#### Task objective
Change every "Устгах" in the listing to "Удалить", and reproduce all the lines with nothing else altered.
Start of Extracted material
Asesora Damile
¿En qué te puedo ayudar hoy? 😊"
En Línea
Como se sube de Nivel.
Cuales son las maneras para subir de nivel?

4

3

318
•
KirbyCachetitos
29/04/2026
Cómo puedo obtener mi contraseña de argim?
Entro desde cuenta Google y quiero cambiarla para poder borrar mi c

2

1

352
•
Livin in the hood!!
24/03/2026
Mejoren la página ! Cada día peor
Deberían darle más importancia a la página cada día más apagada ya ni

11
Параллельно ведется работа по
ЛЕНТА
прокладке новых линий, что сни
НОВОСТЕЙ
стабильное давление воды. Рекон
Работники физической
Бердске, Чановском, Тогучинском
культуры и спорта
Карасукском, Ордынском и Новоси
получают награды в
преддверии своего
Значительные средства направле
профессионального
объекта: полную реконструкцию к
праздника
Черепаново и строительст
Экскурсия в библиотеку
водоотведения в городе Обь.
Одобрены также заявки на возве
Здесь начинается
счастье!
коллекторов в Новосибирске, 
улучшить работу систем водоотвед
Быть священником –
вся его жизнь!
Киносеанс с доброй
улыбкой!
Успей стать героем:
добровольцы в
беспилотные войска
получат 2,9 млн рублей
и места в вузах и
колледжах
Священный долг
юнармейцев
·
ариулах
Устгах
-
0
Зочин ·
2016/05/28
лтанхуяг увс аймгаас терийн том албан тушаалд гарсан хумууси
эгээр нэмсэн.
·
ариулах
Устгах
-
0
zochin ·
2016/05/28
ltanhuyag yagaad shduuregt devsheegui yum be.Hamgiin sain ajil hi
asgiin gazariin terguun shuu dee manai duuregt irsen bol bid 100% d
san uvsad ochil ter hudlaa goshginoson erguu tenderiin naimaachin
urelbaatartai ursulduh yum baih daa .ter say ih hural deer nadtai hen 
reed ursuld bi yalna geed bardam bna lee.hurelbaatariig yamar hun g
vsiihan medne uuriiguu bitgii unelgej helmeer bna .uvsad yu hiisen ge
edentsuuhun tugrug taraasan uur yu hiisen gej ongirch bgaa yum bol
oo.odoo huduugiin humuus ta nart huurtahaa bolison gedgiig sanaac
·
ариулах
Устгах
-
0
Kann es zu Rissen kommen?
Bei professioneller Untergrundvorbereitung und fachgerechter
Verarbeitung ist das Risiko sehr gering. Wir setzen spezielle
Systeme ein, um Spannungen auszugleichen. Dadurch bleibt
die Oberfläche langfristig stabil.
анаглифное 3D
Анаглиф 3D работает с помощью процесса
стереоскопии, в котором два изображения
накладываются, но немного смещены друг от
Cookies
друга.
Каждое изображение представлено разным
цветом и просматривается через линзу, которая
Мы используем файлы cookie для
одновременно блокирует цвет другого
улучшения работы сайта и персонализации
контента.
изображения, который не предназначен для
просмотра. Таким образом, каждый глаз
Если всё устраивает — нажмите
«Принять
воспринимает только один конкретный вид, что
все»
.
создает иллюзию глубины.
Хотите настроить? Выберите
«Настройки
End of Extracted material
#### Task answer
Asesora Damile
¿En qué te puedo ayudar hoy? 😊"
En Línea
Como se sube de Nivel.
Cuales son las maneras para subir de nivel?

4

3

318
•
KirbyCachetitos
29/04/2026
Cómo puedo obtener mi contraseña de argim?
Entro desde cuenta Google y quiero cambiarla para poder borrar mi c

2

1

352
•
Livin in the hood!!
24/03/2026
Mejoren la página ! Cada día peor
Deberían darle más importancia a la página cada día más apagada ya ni

11
Параллельно ведется работа по
ЛЕНТА
прокладке новых линий, что сни
НОВОСТЕЙ
стабильное давление воды. Рекон
Работники физической
Бердске, Чановском, Тогучинском
культуры и спорта
Карасукском, Ордынском и Новоси
получают награды в
преддверии своего
Значительные средства направле
профессионального
объекта: полную реконструкцию к
праздника
Черепаново и строительст
Экскурсия в библиотеку
водоотведения в городе Обь.
Одобрены также заявки на возве
Здесь начинается
счастье!
коллекторов в Новосибирске, 
улучшить работу систем водоотвед
Быть священником –
вся его жизнь!
Киносеанс с доброй
улыбкой!
Успей стать героем:
добровольцы в
беспилотные войска
получат 2,9 млн рублей
и места в вузах и
колледжах
Священный долг
юнармейцев
·
ариулах
Удалить
-
0
Зочин ·
2016/05/28
лтанхуяг увс аймгаас терийн том албан тушаалд гарсан хумууси
эгээр нэмсэн.
·
ариулах
Удалить
-
0
zochin ·
2016/05/28
ltanhuyag yagaad shduuregt devsheegui yum be.Hamgiin sain ajil hi
asgiin gazariin terguun shuu dee manai duuregt irsen bol bid 100% d
san uvsad ochil ter hudlaa goshginoson erguu tenderiin naimaachin
urelbaatartai ursulduh yum baih daa .ter say ih hural deer nadtai hen 
reed ursuld bi yalna geed bardam bna lee.hurelbaatariig yamar hun g
vsiihan medne uuriiguu bitgii unelgej helmeer bna .uvsad yu hiisen ge
edentsuuhun tugrug taraasan uur yu hiisen gej ongirch bgaa yum bol
oo.odoo huduugiin humuus ta nart huurtahaa bolison gedgiig sanaac
·
ариулах
Удалить
-
0
Kann es zu Rissen kommen?
Bei professioneller Untergrundvorbereitung und fachgerechter
Verarbeitung ist das Risiko sehr gering. Wir setzen spezielle
Systeme ein, um Spannungen auszugleichen. Dadurch bleibt
die Oberfläche langfristig stabil.
анаглифное 3D
Анаглиф 3D работает с помощью процесса
стереоскопии, в котором два изображения
накладываются, но немного смещены друг от
Cookies
друга.
Каждое изображение представлено разным
цветом и просматривается через линзу, которая
Мы используем файлы cookie для
одновременно блокирует цвет другого
улучшения работы сайта и персонализации
контента.
изображения, который не предназначен для
просмотра. Таким образом, каждый глаз
Если всё устраивает — нажмите
«Принять
воспринимает только один конкретный вид, что
все»
.
создает иллюзию глубины.
Хотите настроить? Выберите
«Настройки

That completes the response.